- Born: 5 April 1876 Livorno, Kingdom of Italy
- Died: 12 September 1948 (aged 72) Collesalvetti, Italian Republic
- Education: Accademia di Belle Arti di Firenze

= Carlo Servolini =

Italian painter

Carlo Servolini (5 April 1876 – 12 September 1948) was an Italian artist from Livorno, in Tuscany. He worked in oils, water-colour, etching and lithography. He was the father of the wood engraver Luigi Servolini.

Servolini was born in Livorno on 5 April 1876. He studied in Florence at the Accademia di Belle Arti di Firenze and at the Scuola Professionale di Arti Decorative e Industriali (now the Liceo Artistico di Porta Romana), where he qualified as a teacher of drawing. He received help and advice from Guglielmo Micheli, a pupil of Giovanni Fattori, but did not become an imitator of the Macchiaiolo style.
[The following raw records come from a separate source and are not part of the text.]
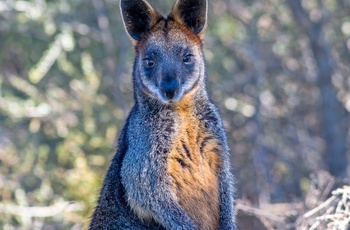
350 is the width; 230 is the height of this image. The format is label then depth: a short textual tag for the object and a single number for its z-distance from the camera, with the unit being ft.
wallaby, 40.57
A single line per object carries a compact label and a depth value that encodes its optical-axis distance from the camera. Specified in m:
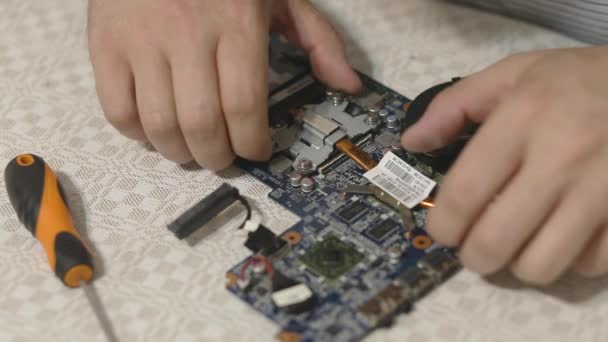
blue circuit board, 0.71
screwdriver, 0.75
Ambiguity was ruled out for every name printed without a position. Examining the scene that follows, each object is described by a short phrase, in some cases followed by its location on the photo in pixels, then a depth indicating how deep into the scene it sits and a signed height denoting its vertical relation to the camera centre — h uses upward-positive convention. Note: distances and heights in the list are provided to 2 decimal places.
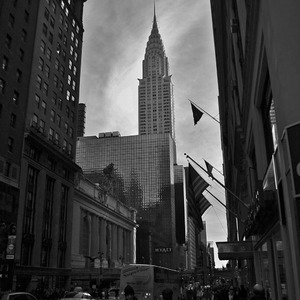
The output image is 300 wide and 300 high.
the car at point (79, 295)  25.78 -1.28
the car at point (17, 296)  13.61 -0.67
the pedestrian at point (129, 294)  9.10 -0.41
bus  28.39 -0.30
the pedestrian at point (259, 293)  7.28 -0.33
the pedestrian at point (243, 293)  18.69 -0.86
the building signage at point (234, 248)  22.59 +1.50
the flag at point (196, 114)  24.62 +9.77
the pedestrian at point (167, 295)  9.26 -0.44
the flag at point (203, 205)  22.59 +3.96
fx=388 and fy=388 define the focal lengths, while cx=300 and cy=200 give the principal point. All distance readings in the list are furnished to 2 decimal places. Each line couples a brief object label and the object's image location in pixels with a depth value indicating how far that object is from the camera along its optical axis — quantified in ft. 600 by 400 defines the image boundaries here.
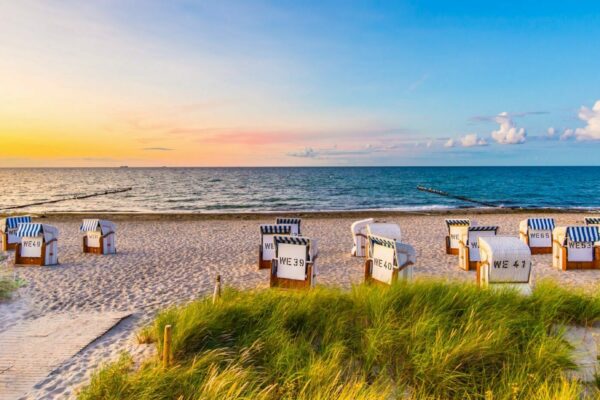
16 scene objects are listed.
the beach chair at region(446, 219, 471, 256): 41.63
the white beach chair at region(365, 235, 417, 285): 26.05
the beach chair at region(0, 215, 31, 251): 43.42
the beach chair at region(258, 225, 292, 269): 35.81
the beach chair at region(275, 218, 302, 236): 40.37
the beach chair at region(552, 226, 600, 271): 35.04
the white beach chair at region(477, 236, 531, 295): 23.08
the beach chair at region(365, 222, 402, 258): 34.40
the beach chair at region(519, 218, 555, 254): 40.96
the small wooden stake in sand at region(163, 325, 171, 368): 13.91
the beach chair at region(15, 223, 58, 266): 36.58
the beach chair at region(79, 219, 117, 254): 41.75
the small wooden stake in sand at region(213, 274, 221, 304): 19.27
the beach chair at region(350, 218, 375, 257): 39.75
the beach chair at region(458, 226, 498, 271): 35.12
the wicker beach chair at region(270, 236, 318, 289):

He exhibited at the Biennale di Venezia in 1936, 1940 and 1942; his work was shown in Argentina, Germany, the United Kingdom and the United States.

Servolini died at Collesalvetti, in the province of Livorno, on 12 September 1948. In 2006, the comune of Collesalvetti established the Pinacoteca Comunale Carlo Servolini, a public gallery which houses works by Servolini and his Tuscan contemporaries, and also stages temporary exhibitions.